> Dataset excerpts

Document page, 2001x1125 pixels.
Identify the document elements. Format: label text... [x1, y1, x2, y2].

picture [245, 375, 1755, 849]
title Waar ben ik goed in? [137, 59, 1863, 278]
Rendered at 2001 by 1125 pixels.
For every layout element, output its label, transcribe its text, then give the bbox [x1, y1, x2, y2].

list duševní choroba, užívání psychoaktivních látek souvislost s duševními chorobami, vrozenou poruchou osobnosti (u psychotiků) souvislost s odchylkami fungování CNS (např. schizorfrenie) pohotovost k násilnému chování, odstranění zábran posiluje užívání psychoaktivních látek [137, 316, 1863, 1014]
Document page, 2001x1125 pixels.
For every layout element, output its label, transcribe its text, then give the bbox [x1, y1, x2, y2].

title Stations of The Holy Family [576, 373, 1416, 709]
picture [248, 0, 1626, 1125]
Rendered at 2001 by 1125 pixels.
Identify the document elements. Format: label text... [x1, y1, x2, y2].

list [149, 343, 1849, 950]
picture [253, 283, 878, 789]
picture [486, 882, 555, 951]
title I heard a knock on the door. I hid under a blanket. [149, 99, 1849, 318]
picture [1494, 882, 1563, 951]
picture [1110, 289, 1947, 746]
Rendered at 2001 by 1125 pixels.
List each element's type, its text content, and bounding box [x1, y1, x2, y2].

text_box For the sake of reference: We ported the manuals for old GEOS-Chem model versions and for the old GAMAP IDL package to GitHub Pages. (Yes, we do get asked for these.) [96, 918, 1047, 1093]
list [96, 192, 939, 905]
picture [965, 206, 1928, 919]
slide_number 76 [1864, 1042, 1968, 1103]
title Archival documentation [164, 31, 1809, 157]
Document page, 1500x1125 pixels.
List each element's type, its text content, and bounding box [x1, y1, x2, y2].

> Directions
Give back only the lines from the one containing "Document page, 1500x1125 pixels." through the final line of the entries above, exactly as written, both included.

> Solution to the problem
Document page, 1500x1125 pixels.
List each element's type, its text content, and bounding box [x1, y1, x2, y2].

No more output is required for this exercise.